** Problem to work on **
Continue the retirement-correction application that follows, starting right after its last sentence.

** Supplied passage **
════════════════
APPLICANT REQUESTS THAT:
1. His retirement date be changed from 31 August 1992 to 30 November
1993.
2. He be reimbursed for the difference between active duty pay and
retired pay for the period from 31 August 1992 to 30 November 1993.
3. His retirement multiplier be adjusted to reflect 30 years of service
(75%) for future retirement pay, and reimbursement for reduced retirement
pay received during the period from 30 November 1993 to the present.
4. In the alternative, he be given the same settlement as agreed to by
the Air Force and plaintiffs in the Baker litigation, inasmuch as he is
identically situated.
_________________________________________________________________
APPLICANT CONTENDS THAT:
On 31 August 1998 the Air Force reached an “out of court” settlement with
83 retired white male colonels who had been selected for early retirement
by the Fiscal Year 1992 (FY92) Selective Early Retirement Board (SERB).
The settlement was in response to a “reverse discrimination” suit, known as
the Baker case, which was brought against the Air Force alleging that the
FY92 SERB was unfair because women and minorities were given special
consideration. His situation is the same as the plaintiffs in the suit,
however, because he was unaware of the problem with the conduct of the
Board and the subsequent litigation, he was not a signatory to the legal
action or the settlement. It would be patently unfair for these 83
colonels to have their records corrected while his remained uncorrected.
Sheila Cheston, General Counsel to the Air Force, was quoted in the Air
Force Times as stating that the settlement “was the appropriate way to
resolve this matter.” He agrees – and he expects his records to be
similarly corrected. In the interests of fairness and justice, he
respectfully requests that his situation be favorably resolved, as it was
for the plaintiffs in the Baker suit.
════════════════
** Source material **
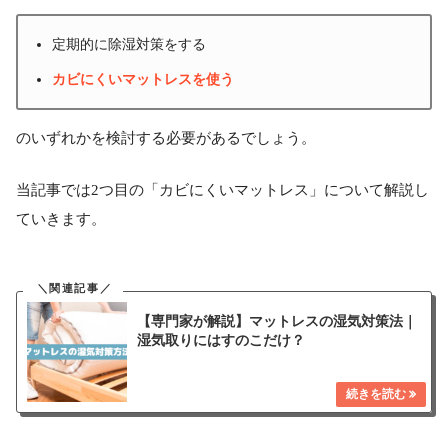
定期的に除湿対策をする
カビにくいマットレスを使う
のいずれかを検討する必要があるでしょう。
当記事では2つ目の「カビにくいマットレス」について解説し
ていきます。
【専門家が解説】マットレスの湿気対策法｜
湿気取りにはすのこだけ？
════════════════
** Solved exercise **
In support of the appeal, applicant submits AF Form 77, Supplemental
Evaluation Sheet for CY90 SERB, CY90 SERB results, AF Form 709, Promotion
Recommendation, AF Form 3538, Retention Recommendation, AF Form 707A,
Officer Performance Report, Commander in Chief letter, dated 15 February
1992, DAF Special Order AL-001581, DD Form 214, and three Air Force Times
articles.
Applicant's complete submission is attached at Exhibit A.
_________________________________________________________________
STATEMENT OF FACTS:
On 5 November 1963, applicant was commission a second lieutenant and was
progressively promoted to the grade of colonel on 1 July 1984.
He was considered and selected for early retirement by the FY92 SERB. The
Secretary of the Air Force approved and signed the list of selected
officers on 11 February 1992. Applicant’s mandatory retirement date was
established as l September 1992.
On 31 August 1992, applicant was relieved from extended active duty and on
1 September 1992, retired in the grade of colonel with 29 years, and 22
days of active service.
_________________________________________________________________
AIR FORCE EVALUATION:
The Chief, Retirements Branch, Directorate of Personnel Program Management,
AFPC/DPPRR, reviewed the application and states that the applicant
mandatorily retired under the provisions of the SERB on 1 September 1992.
They defer to AF/JA for a legal advisory pertaining to the request for
corrective action similar to that received by the plaintiffs in the Baker
settlement. There are no provisions of law that would allow extension of a
retirement date established by selection for early retirement under SERB
laws. Therefore, they recommend denial of the requested relief.
A complete copy of the evaluation is attached at Exhibit C.
The Chief, General Law Division, Office of The Judge Advocate General,
AF/JAG, also reviewed this application and indicates that the applicant was
selected for early retirement by the FY92 Colonel SERB. The SERB selected
610, or 29.2 percent, of the 2,086 colonels considered for early
retirement. Overall, 93 of the 2,086 colonels under consideration by the
SERB were members of a minority group and/or women, of which 28, or 30.1
percent, were selected for early retirement. None of the female officers
considered by the board were chosen for early retirement.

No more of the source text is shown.